Para técnicos e especialistas consultados pela Folha, a prova só agora chega ao topo das competições internacionais por um processo "natural" de evolução. Cresce o número de competidoras em cada país, amplia-se o número de competições internacionais e os resultados obtidos pelas atletas já se tornam mais significativos.
Mas havia também, diz Clodoaldo do Carmo, ex-atleta olímpico e treinador das duas "obstaculistas", um certo sentimento de "proteção" à mulher.
"Assim como o salto triplo, a prova de obstáculos era considerada contra-indicada para as mulheres principalmente pelo fato de terem o centro de gravidade mais baixo e também devido à formação óssea sacro-ilíaca (quadril) ser diferenciada da do homem -a da mulher é mais larga e preparada principalmente para a gestação. Achava-se que a prova traria muito impacto a essa região e também para a coluna lombar."

Lesão e recorde
De fato, a prova é jogo duro. Não por acaso, as duas atletas brasileiras mais bem ranqueadas estão no estaleiro. Zenaide sofre com uma inflamação no calcanhar direito, e Michelle está se recuperando de uma cirurgia no joelho direito.
As lesões, por sinal, são a pior coisa da corrida de obstáculos, na opinião de Zenaide: "Ela pode machucar mais do que uma prova normal, dar mais lesões do que uma prova sem obstáculos. Essa é a parte ruim. Bem na hora em que você está se preparando bem, aí vem a lesão. Só que tem que saber conviver, porque elas acontecem".
Podem vir em um salto, numa queda ou na transposição do temido fosso, que Michelle considera a pior parte da prova:
"Você tem de tentar cair fora da água o mais longe possível. Para isso, precisa usar muita força, entrar muito rápido no fosso. Como você já está cansada, ir rápido e usar a força ali é bem complicado".
Mas a contusão pode significar também um período de necessário descanso para o atleta. Não é incomum que marcas sejam melhoradas depois de alguma lesão.
Em abril do ano passado, Zenaide treinava na Colômbia, preparando-se para uma prova importante em São Paulo.
"No dia em que eu vim embora, senti uma dor na panturrilha. Cheguei aqui no sábado, essa prova seria na sexta seguinte. Fiquei a semana inteira sem treinar. Chegou na hora, o médico falou que achava que não era nada. Eu fiz o exame, ele falou que era para eu correr, que eu só parasse se eu sentisse dor. Aí eu fui. Foi tanta a vontade que acabei batendo o recorde sul-americano."

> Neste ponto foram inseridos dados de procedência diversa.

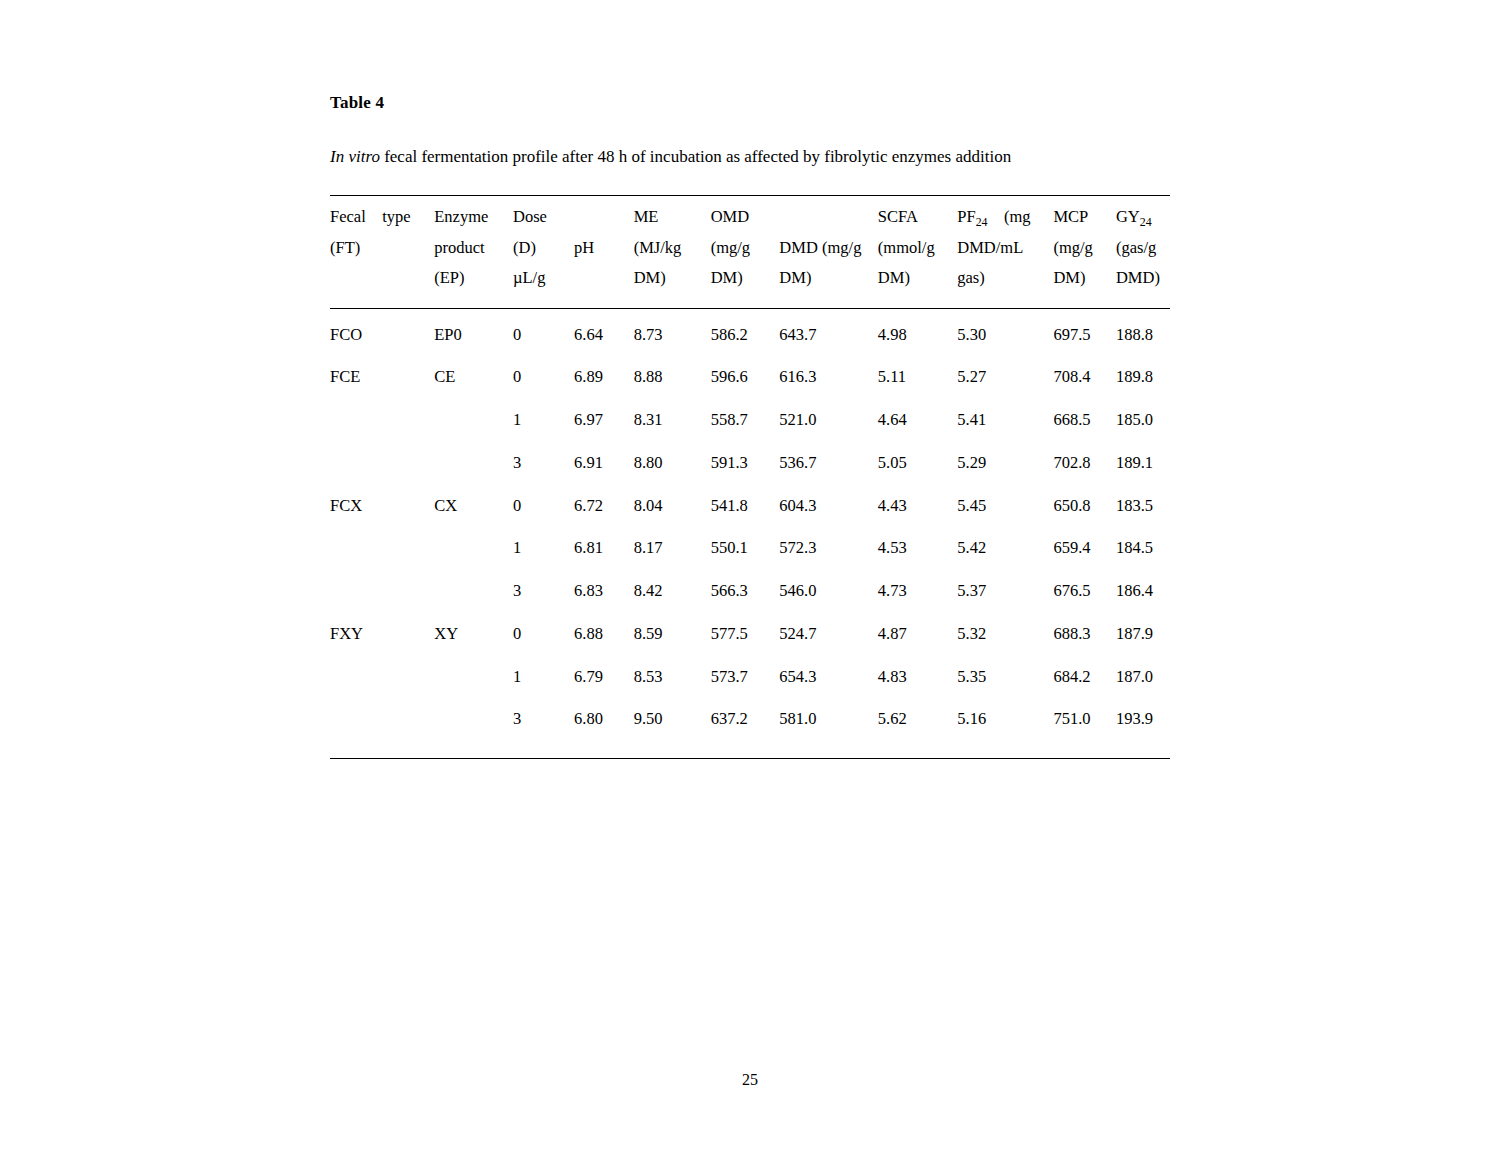Table 4
In vitro fecal fermentation profile after 48 h of incubation as affected by fibrolytic enzymes addition
| Fecal type (FT) | Enzyme product (EP) | Dose (D) µL/g | pH | ME (MJ/kg DM) | OMD (mg/g DM) | DMD (mg/g DM) | SCFA (mmol/g DM) | PF 24 (mg DMD/mL gas) | MCP (mg/g DM) | GY 24 (gas/g DMD) |
| --- | --- | --- | --- | --- | --- | --- | --- | --- | --- | --- |
| FCO | EP0 | 0 | 6.64 | 8.73 | 586.2 | 643.7 | 4.98 | 5.30 | 697.5 | 188.8 |
| FCE | CE | 0 | 6.89 | 8.88 | 596.6 | 616.3 | 5.11 | 5.27 | 708.4 | 189.8 |
| | | 1 | 6.97 | 8.31 | 558.7 | 521.0 | 4.64 | 5.41 | 668.5 | 185.0 |
| | | 3 | 6.91 | 8.80 | 591.3 | 536.7 | 5.05 | 5.29 | 702.8 | 189.1 |
| FCX | CX | 0 | 6.72 | 8.04 | 541.8 | 604.3 | 4.43 | 5.45 | 650.8 | 183.5 |
| | | 1 | 6.81 | 8.17 | 550.1 | 572.3 | 4.53 | 5.42 | 659.4 | 184.5 |
| | | 3 | 6.83 | 8.42 | 566.3 | 546.0 | 4.73 | 5.37 | 676.5 | 186.4 |
| FXY | XY | 0 | 6.88 | 8.59 | 577.5 | 524.7 | 4.87 | 5.32 | 688.3 | 187.9 |
| | | 1 | 6.79 | 8.53 | 573.7 | 654.3 | 4.83 | 5.35 | 684.2 | 187.0 |
| | | 3 | 6.80 | 9.50 | 637.2 | 581.0 | 5.62 | 5.16 | 751.0 | 193.9 |
25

De qualquer forma, as lesões atacam homens e mulheres. E as tais considerações supostamente científicas e protetoras caíram por terra quando a prova passou a ser disputada por mulheres de países da então chamada Cortina de Ferro.
Logo outras nações começaram a aderir e passaram a acontecer competições regionais e internacionais. Os obstáculos demoraram mais a cair nos campeonatos mais elitistas, organizados sob a égide olímpica ou da federação internacional.
O primeiro Mundial em que as mulheres disputaram os 3.000 metros com obstáculos foi o juvenil de 2004, em Grosseto, na Itália, quando Zenaide Vieira terminou em oitavo lugar. No adulto, a estréia da prova foi no Mundial de Helsinque, Finlândia, em 2005.